Texte du document:
- - - - -

Charlotte de Turckheim : "Je ne comprends plus ce corps que je ne contrôle plus" – INTERVIEW

Mercredi 6 avril 2022, Charlotte de Turckheim a accepté de répondre aux questions de Femme Actuelle dans une interview exclusive. L’actrice assure la promotion de son film, Mince Alors 2 ! et se livre sans concession sur son rapport au corps.

  • Charlotte de Turckheim

Dix ans après la sortie de Mince Alors ! une comédie qui venait bousculer tout ce que l’on pouvait penser sur le poids et la minceur, Charlotte de Turckheim est à la fois aux manettes et au casting d’un second volet. Délocalisé en pleine campagne, Mince Alors 2 ! revient sur cette problématique qui n’a pas pris une ride et reste toujours autant d’actualité. Alors que le film, sorti en salle le 22 décembre 2021 au cinéma, sort en DVD, l’actrice a accepté de se livrer sur les coulisses de son œuvre et de sa vie intime. Avec décomplexion, elle se confie à Femme Actuelle, mercredi 6 avril 2022.

Femme Actuelle : Pourquoi avoir choisi de revenir dans un second volet de Mince Alors !, dix ans après ?
Charlotte de Turckheim :
Depuis le début, on avait envie d’en faire un deuxième. On avait même envisagé d’en faire une série à un moment. Le rapport au corps est un sujet sans fond, dans la famille, dans la société. C’est un sujet passionnant que l’on pourrait encore traiter de plein de façons différentes. Il y a plusieurs raisons pour lesquelles nous avons attendu si longtemps. La première est que le film passait tous les ans à la télévision et n’a jamais cessé d’être diffusé. On pensait toujours que c’était trop tôt. On se disait qu’il valait mieux attendre que ça s’arrête, parce qu’à chaque fois qu’il passe, il marche très bien ! La deuxième raison c’est qu’entre temps j’ai fait une pièce de théâtre, j’ai fait un autre film, j’ai fait beaucoup de choses. Je ne me voyais pas ré-attaquer tout de suite avec un deuxième film, j’avais envie de faire autre chose. Quand on a décidé de s’y remettre, on a réalisé que ça avait pris neuf ans.

- - - - -

Liste de données:
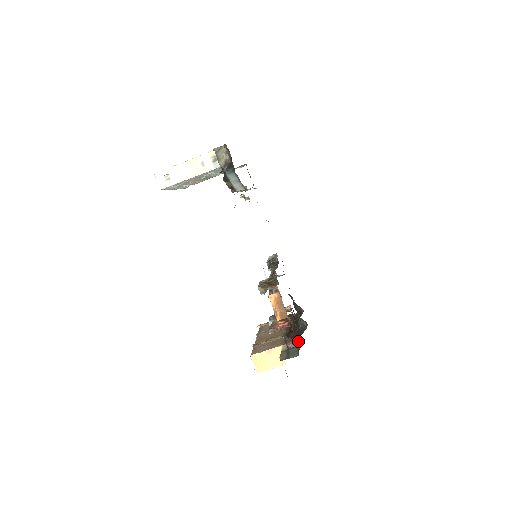
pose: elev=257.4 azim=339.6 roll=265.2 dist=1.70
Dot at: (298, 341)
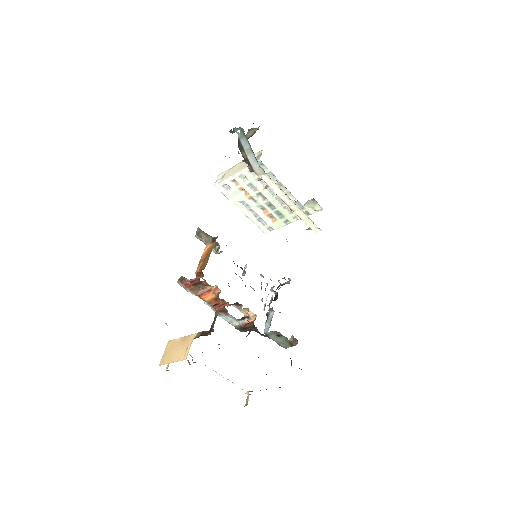
Dot at: occluded
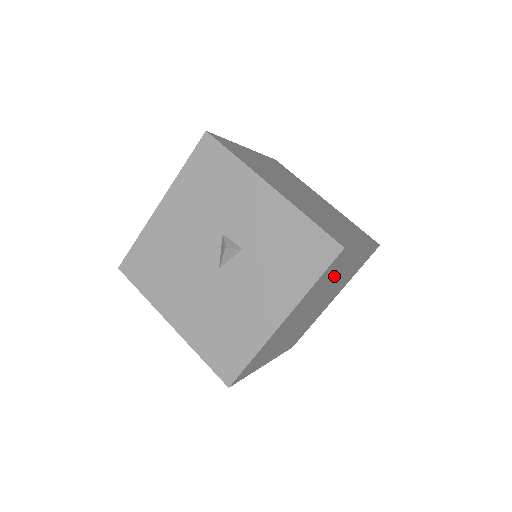
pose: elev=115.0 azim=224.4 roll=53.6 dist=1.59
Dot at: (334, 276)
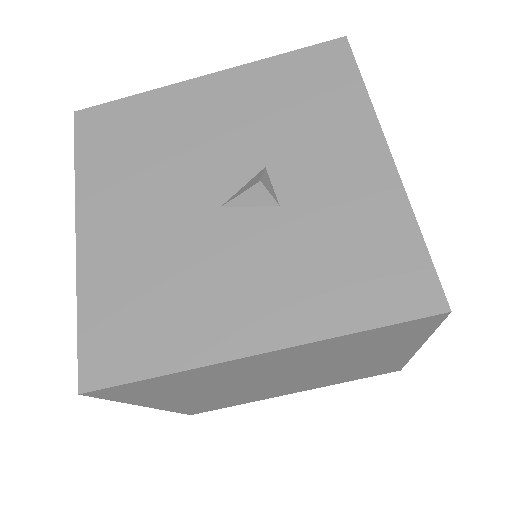
Dot at: (360, 353)
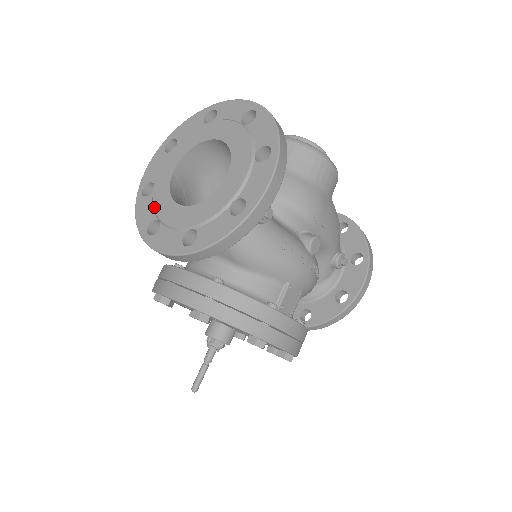
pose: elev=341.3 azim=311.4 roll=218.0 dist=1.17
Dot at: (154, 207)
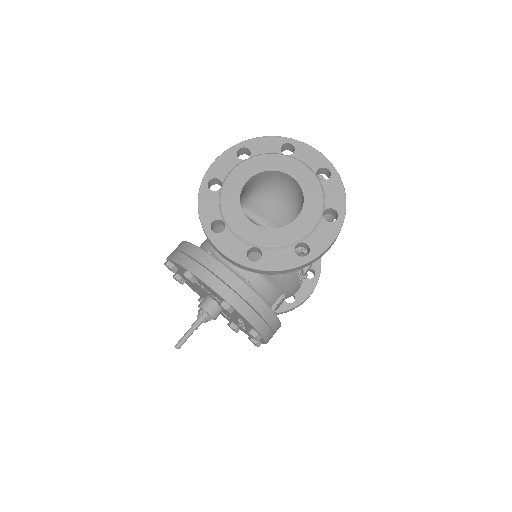
Dot at: (222, 208)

- - - - -

Exercices à réaliser:
**A.** D'après l'entretien avec Charlotte de Turckheim, à quelle date Mince Alors 2 ! est-il sorti en salle ?
**B.** Dans l'entretien avec Charlotte de Turckheim, condensez sous forme de liste le paragraphe commençant par « Depuis le début, on avait envie d'en faire un deuxième » en conservant ses faits principaux.
**C.** Poursuivez l'entretien avec Charlotte de Turckheim à partir de l'endroit où il s'arrête.

Résultats de l'exercice:
**A.** Le 22 décembre 2021.

**B.**
- L'équipe voulait faire une suite dès le début et avait même envisagé une série.
- Le rapport au corps, dans la famille comme dans la société, est un sujet sans fond que l'on pourrait traiter de multiples façons.
- Première raison de l'attente : le film était diffusé chaque année à la télévision avec beaucoup de succès, et l'équipe préférait attendre que ces diffusions s'arrêtent.
- Deuxième raison : entre-temps, elle a fait une pièce de théâtre, un autre film et beaucoup d'autres choses, et elle avait envie de faire autre chose.
- Lorsqu'ils ont décidé de s'y remettre, neuf ans s'étaient écoulés.

**C.**
Comme dans le premier volet, Mince Alors 2 ! aborde la question du poids. Le surpoids et la volonté de prendre du poids. Qu’est-ce qui vous a donné envie de porter ce sujet au cinéma ?
C.T. :
La question du poids est inépuisable. À travers le poids, vous parlez du corps, vous parlez de l’image qu’on a de soi, de l’estime de soi. Je connais tellement peu de gens qui sont contents de leur apparence physique, quelquefois pour des raisons totalement mystérieuses et incompréhensibles. Je rencontre tellement de filles absolument sublimes, minces, qui n’aiment pas du tout leur corps… Il y a des filles très belles qui se trouvent moches. Je ne connais personne qui se trouve bien. C’est un sujet universel et protéiforme. D’ailleurs, je me suis beaucoup plus intéressée au ados dans la deuxième volet, parce qu’entre temps c’est devenu un véritable phénomène de société pour eux aussi.

Nous sommes en 2022, à l’ère d’Instagram et du body positivisme. Pensez-vous que ce sujet est moins clivant qu’avant ?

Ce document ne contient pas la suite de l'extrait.